Iron deficiency in myocardial ischemia: molecular mechanisms and therapeutic perspectives.

Systemic iron deficiency (SID), even in the absence of anemia, worsens the prognosis and increases mortality in heart failure (HF). Recent clinical-epidemiological studies, however, have shown that a myocardial iron deficiency (MID) is frequently present in cases of severe HF even in the absence of SID and without anemia. In addition, experimental studies have shown a poor correlation between the state of systemic and myocardial iron. MID in animal models may lead to severe mitochondrial dysfunction, alterations of mitophagy and mitochondrial biogenesis, with profound alterations in cardiac mechanics and the occurrence of a fatal cardiomyopathy, all effects prevented by intravenous administration of iron. This shifts the focus to the myocardial state of iron, in the absence of anemia, as an important factor in prognostic worsening and mortality in HF. There is now epidemiological evidence that SID worsens prognosis and mortality also in patients with acute and chronic coronary heart disease, and experimental evidence that MID aggravates acute myocardial ischemia as well as post-ischemic remodeling.
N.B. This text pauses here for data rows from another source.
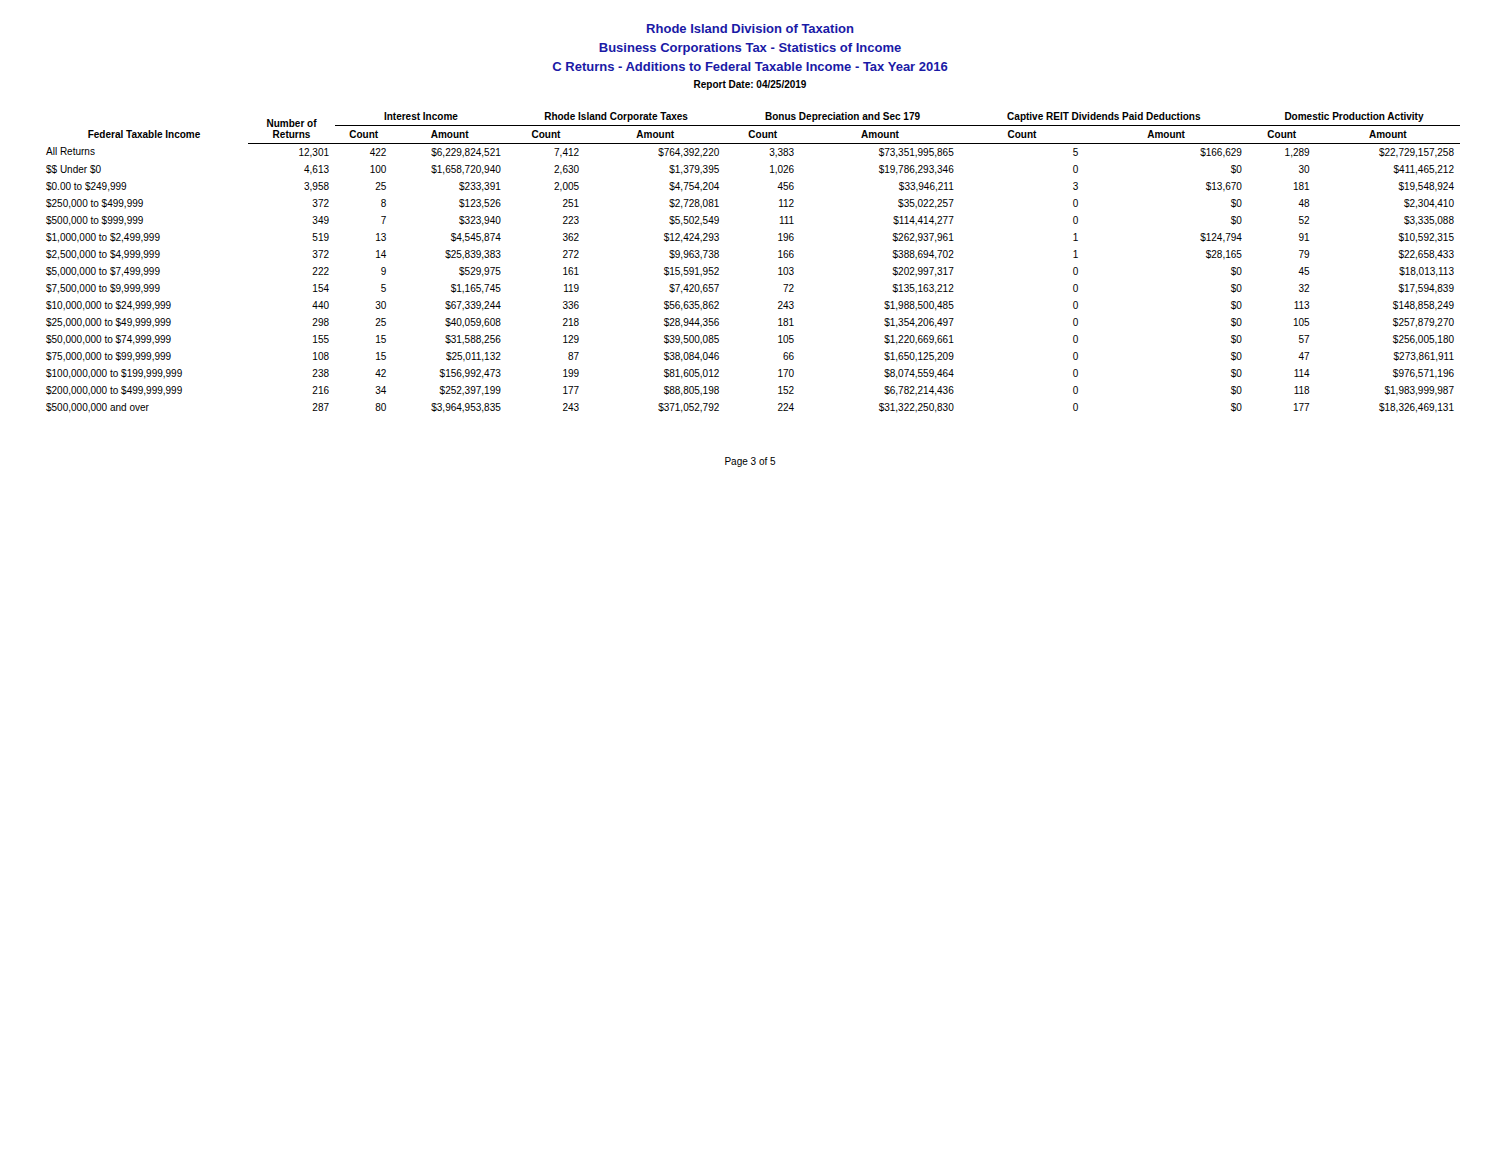Rhode Island Division of Taxation
Business Corporations Tax - Statistics of Income
C Returns - Additions to Federal Taxable Income - Tax Year 2016
Report Date: 04/25/2019
| Federal Taxable Income | Number of Returns | Interest Income | Rhode Island Corporate Taxes | Bonus Depreciation and Sec 179 | Captive REIT Dividends Paid Deductions | Domestic Production Activity |
| --- | --- | --- | --- | --- | --- | --- |
| Count | Amount | Count | Amount | Count | Amount | Count | Amount | Count | Amount |
| All Returns | 12,301 | 422 | $6,229,824,521 | 7,412 | $764,392,220 | 3,383 | $73,351,995,865 | 5 | $166,629 | 1,289 | $22,729,157,258 |
| $$ Under $0 | 4,613 | 100 | $1,658,720,940 | 2,630 | $1,379,395 | 1,026 | $19,786,293,346 | 0 | $0 | 30 | $411,465,212 |
| $0.00 to $249,999 | 3,958 | 25 | $233,391 | 2,005 | $4,754,204 | 456 | $33,946,211 | 3 | $13,670 | 181 | $19,548,924 |
| $250,000 to $499,999 | 372 | 8 | $123,526 | 251 | $2,728,081 | 112 | $35,022,257 | 0 | $0 | 48 | $2,304,410 |
| $500,000 to $999,999 | 349 | 7 | $323,940 | 223 | $5,502,549 | 111 | $114,414,277 | 0 | $0 | 52 | $3,335,088 |
| $1,000,000 to $2,499,999 | 519 | 13 | $4,545,874 | 362 | $12,424,293 | 196 | $262,937,961 | 1 | $124,794 | 91 | $10,592,315 |
| $2,500,000 to $4,999,999 | 372 | 14 | $25,839,383 | 272 | $9,963,738 | 166 | $388,694,702 | 1 | $28,165 | 79 | $22,658,433 |
| $5,000,000 to $7,499,999 | 222 | 9 | $529,975 | 161 | $15,591,952 | 103 | $202,997,317 | 0 | $0 | 45 | $18,013,113 |
| $7,500,000 to $9,999,999 | 154 | 5 | $1,165,745 | 119 | $7,420,657 | 72 | $135,163,212 | 0 | $0 | 32 | $17,594,839 |
| $10,000,000 to $24,999,999 | 440 | 30 | $67,339,244 | 336 | $56,635,862 | 243 | $1,988,500,485 | 0 | $0 | 113 | $148,858,249 |
| $25,000,000 to $49,999,999 | 298 | 25 | $40,059,608 | 218 | $28,944,356 | 181 | $1,354,206,497 | 0 | $0 | 105 | $257,879,270 |
| $50,000,000 to $74,999,999 | 155 | 15 | $31,588,256 | 129 | $39,500,085 | 105 | $1,220,669,661 | 0 | $0 | 57 | $256,005,180 |
| $75,000,000 to $99,999,999 | 108 | 15 | $25,011,132 | 87 | $38,084,046 | 66 | $1,650,125,209 | 0 | $0 | 47 | $273,861,911 |
| $100,000,000 to $199,999,999 | 238 | 42 | $156,992,473 | 199 | $81,605,012 | 170 | $8,074,559,464 | 0 | $0 | 114 | $976,571,196 |
| $200,000,000 to $499,999,999 | 216 | 34 | $252,397,199 | 177 | $88,805,198 | 152 | $6,782,214,436 | 0 | $0 | 118 | $1,983,999,987 |
| $500,000,000 and over | 287 | 80 | $3,964,953,835 | 243 | $371,052,792 | 224 | $31,322,250,830 | 0 | $0 | 177 | $18,326,469,131 |
Page 3 of 5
Intravenous administration of ferric carboxymaltose or ferric dextrane improves post-ischemic adverse remodeling. We here review such evidence, propose that MID worsens ischemia/reperfusion injury, and discuss possible molecular mechanisms, such as chronic hyperactivation of HIF1-α; exacerbation of cytosolic and mitochondrial calcium overload, amplified increase of mitochondrial [NADH]/[NAD+] ratio, and depletion of energy status and NAD+ content with inhibition of sirtuin 1-3 activity. Such evidence now portrays iron metabolism as a core factor not only in heart failure, but also in myocardial ischemia.